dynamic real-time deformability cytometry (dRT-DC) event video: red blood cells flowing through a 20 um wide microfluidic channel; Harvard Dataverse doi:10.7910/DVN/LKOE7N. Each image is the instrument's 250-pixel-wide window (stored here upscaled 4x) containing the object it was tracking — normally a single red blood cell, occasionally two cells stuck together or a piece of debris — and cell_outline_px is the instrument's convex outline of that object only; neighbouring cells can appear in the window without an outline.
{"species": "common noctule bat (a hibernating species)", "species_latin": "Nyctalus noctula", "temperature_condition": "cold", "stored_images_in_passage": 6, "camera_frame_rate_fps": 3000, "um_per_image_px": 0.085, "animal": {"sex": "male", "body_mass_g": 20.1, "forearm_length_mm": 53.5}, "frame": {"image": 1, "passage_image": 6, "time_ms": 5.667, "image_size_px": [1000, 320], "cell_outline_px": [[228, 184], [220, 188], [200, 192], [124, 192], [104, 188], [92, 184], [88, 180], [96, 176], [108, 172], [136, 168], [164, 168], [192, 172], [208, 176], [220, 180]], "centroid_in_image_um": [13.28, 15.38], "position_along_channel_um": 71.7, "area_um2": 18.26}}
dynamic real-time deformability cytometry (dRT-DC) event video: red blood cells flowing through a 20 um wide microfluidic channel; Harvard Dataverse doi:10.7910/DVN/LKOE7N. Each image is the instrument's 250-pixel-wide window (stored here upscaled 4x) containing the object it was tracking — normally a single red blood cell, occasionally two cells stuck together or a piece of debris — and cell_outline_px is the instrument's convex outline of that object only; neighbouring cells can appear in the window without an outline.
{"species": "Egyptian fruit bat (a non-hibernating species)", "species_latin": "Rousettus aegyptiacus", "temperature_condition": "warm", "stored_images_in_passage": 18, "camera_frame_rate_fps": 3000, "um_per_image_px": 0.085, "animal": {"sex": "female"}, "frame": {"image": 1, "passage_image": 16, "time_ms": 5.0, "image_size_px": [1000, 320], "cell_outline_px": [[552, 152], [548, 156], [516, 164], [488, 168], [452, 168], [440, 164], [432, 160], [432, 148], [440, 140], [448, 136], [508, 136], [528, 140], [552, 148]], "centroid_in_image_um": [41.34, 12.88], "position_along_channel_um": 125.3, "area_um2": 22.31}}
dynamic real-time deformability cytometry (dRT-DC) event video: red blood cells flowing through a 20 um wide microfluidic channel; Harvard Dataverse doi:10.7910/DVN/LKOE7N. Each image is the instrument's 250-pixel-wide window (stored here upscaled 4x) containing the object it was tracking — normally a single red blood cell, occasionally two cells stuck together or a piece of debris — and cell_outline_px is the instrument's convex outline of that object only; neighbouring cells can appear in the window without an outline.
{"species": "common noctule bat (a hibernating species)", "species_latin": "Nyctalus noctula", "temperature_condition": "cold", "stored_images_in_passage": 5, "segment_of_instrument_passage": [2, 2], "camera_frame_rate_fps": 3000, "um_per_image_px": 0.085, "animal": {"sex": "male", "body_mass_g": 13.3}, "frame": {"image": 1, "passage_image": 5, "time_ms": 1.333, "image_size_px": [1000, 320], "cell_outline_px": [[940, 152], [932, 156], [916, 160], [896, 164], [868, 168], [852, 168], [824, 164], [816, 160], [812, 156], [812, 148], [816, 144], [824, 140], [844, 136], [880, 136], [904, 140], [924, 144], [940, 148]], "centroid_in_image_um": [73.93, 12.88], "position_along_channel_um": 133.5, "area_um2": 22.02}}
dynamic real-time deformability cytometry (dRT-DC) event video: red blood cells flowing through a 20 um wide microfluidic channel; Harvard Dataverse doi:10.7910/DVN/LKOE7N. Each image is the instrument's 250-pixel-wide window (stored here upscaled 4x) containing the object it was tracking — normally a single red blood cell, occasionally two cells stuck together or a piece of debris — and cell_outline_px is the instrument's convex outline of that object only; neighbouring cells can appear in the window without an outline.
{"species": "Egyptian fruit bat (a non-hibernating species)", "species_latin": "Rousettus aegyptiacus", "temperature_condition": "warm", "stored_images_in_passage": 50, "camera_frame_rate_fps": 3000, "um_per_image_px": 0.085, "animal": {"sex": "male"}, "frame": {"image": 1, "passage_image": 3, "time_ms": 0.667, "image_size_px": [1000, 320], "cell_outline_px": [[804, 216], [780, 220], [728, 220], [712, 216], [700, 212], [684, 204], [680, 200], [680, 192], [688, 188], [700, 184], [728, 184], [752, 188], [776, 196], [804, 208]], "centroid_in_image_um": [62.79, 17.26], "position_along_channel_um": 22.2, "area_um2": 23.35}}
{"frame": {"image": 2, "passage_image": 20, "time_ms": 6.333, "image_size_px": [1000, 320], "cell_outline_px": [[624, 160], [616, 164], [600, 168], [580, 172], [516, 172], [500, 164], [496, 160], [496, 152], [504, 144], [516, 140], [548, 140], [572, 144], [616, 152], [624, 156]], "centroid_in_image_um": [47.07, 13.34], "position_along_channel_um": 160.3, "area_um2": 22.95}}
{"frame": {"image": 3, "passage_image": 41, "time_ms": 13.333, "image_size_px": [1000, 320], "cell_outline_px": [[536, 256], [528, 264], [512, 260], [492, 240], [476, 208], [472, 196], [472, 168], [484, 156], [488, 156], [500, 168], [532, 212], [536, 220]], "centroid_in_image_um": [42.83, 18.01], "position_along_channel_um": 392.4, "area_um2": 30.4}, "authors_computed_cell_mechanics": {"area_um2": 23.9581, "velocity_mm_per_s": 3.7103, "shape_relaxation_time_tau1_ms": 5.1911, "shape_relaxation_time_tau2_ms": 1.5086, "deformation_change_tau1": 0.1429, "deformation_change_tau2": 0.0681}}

- **Requirement**:
Reproduce the full listing above, character for character.

- **Answer to this exercise**:
dynamic real-time deformability cytometry (dRT-DC) event video: red blood cells flowing through a 20 um wide microfluidic channel; Harvard Dataverse doi:10.7910/DVN/LKOE7N. Each image is the instrument's 250-pixel-wide window (stored here upscaled 4x) containing the object it was tracking — normally a single red blood cell, occasionally two cells stuck together or a piece of debris — and cell_outline_px is the instrument's convex outline of that object only; neighbouring cells can appear in the window without an outline.
{"species": "common noctule bat (a hibernating species)", "species_latin": "Nyctalus noctula", "temperature_condition": "cold", "stored_images_in_passage": 6, "camera_frame_rate_fps": 3000, "um_per_image_px": 0.085, "animal": {"sex": "male", "body_mass_g": 20.1, "forearm_length_mm": 53.5}, "frame": {"image": 1, "passage_image": 6, "time_ms": 5.667, "image_size_px": [1000, 320], "cell_outline_px": [[228, 184], [220, 188], [200, 192], [124, 192], [104, 188], [92, 184], [88, 180], [96, 176], [108, 172], [136, 168], [164, 168], [192, 172], [208, 176], [220, 180]], "centroid_in_image_um": [13.28, 15.38], "position_along_channel_um": 71.7, "area_um2": 18.26}}
dynamic real-time deformability cytometry (dRT-DC) event video: red blood cells flowing through a 20 um wide microfluidic channel; Harvard Dataverse doi:10.7910/DVN/LKOE7N. Each image is the instrument's 250-pixel-wide window (stored here upscaled 4x) containing the object it was tracking — normally a single red blood cell, occasionally two cells stuck together or a piece of debris — and cell_outline_px is the instrument's convex outline of that object only; neighbouring cells can appear in the window without an outline.
{"species": "Egyptian fruit bat (a non-hibernating species)", "species_latin": "Rousettus aegyptiacus", "temperature_condition": "warm", "stored_images_in_passage": 18, "camera_frame_rate_fps": 3000, "um_per_image_px": 0.085, "animal": {"sex": "female"}, "frame": {"image": 1, "passage_image": 16, "time_ms": 5.0, "image_size_px": [1000, 320], "cell_outline_px": [[552, 152], [548, 156], [516, 164], [488, 168], [452, 168], [440, 164], [432, 160], [432, 148], [440, 140], [448, 136], [508, 136], [528, 140], [552, 148]], "centroid_in_image_um": [41.34, 12.88], "position_along_channel_um": 125.3, "area_um2": 22.31}}
dynamic real-time deformability cytometry (dRT-DC) event video: red blood cells flowing through a 20 um wide microfluidic channel; Harvard Dataverse doi:10.7910/DVN/LKOE7N. Each image is the instrument's 250-pixel-wide window (stored here upscaled 4x) containing the object it was tracking — normally a single red blood cell, occasionally two cells stuck together or a piece of debris — and cell_outline_px is the instrument's convex outline of that object only; neighbouring cells can appear in the window without an outline.
{"species": "common noctule bat (a hibernating species)", "species_latin": "Nyctalus noctula", "temperature_condition": "cold", "stored_images_in_passage": 5, "segment_of_instrument_passage": [2, 2], "camera_frame_rate_fps": 3000, "um_per_image_px": 0.085, "animal": {"sex": "male", "body_mass_g": 13.3}, "frame": {"image": 1, "passage_image": 5, "time_ms": 1.333, "image_size_px": [1000, 320], "cell_outline_px": [[940, 152], [932, 156], [916, 160], [896, 164], [868, 168], [852, 168], [824, 164], [816, 160], [812, 156], [812, 148], [816, 144], [824, 140], [844, 136], [880, 136], [904, 140], [924, 144], [940, 148]], "centroid_in_image_um": [73.93, 12.88], "position_along_channel_um": 133.5, "area_um2": 22.02}}
dynamic real-time deformability cytometry (dRT-DC) event video: red blood cells flowing through a 20 um wide microfluidic channel; Harvard Dataverse doi:10.7910/DVN/LKOE7N. Each image is the instrument's 250-pixel-wide window (stored here upscaled 4x) containing the object it was tracking — normally a single red blood cell, occasionally two cells stuck together or a piece of debris — and cell_outline_px is the instrument's convex outline of that object only; neighbouring cells can appear in the window without an outline.
{"species": "Egyptian fruit bat (a non-hibernating species)", "species_latin": "Rousettus aegyptiacus", "temperature_condition": "warm", "stored_images_in_passage": 50, "camera_frame_rate_fps": 3000, "um_per_image_px": 0.085, "animal": {"sex": "male"}, "frame": {"image": 1, "passage_image": 3, "time_ms": 0.667, "image_size_px": [1000, 320], "cell_outline_px": [[804, 216], [780, 220], [728, 220], [712, 216], [700, 212], [684, 204], [680, 200], [680, 192], [688, 188], [700, 184], [728, 184], [752, 188], [776, 196], [804, 208]], "centroid_in_image_um": [62.79, 17.26], "position_along_channel_um": 22.2, "area_um2": 23.35}}
{"frame": {"image": 2, "passage_image": 20, "time_ms": 6.333, "image_size_px": [1000, 320], "cell_outline_px": [[624, 160], [616, 164], [600, 168], [580, 172], [516, 172], [500, 164], [496, 160], [496, 152], [504, 144], [516, 140], [548, 140], [572, 144], [616, 152], [624, 156]], "centroid_in_image_um": [47.07, 13.34], "position_along_channel_um": 160.3, "area_um2": 22.95}}
{"frame": {"image": 3, "passage_image": 41, "time_ms": 13.333, "image_size_px": [1000, 320], "cell_outline_px": [[536, 256], [528, 264], [512, 260], [492, 240], [476, 208], [472, 196], [472, 168], [484, 156], [488, 156], [500, 168], [532, 212], [536, 220]], "centroid_in_image_um": [42.83, 18.01], "position_along_channel_um": 392.4, "area_um2": 30.4}, "authors_computed_cell_mechanics": {"area_um2": 23.9581, "velocity_mm_per_s": 3.7103, "shape_relaxation_time_tau1_ms": 5.1911, "shape_relaxation_time_tau2_ms": 1.5086, "deformation_change_tau1": 0.1429, "deformation_change_tau2": 0.0681}}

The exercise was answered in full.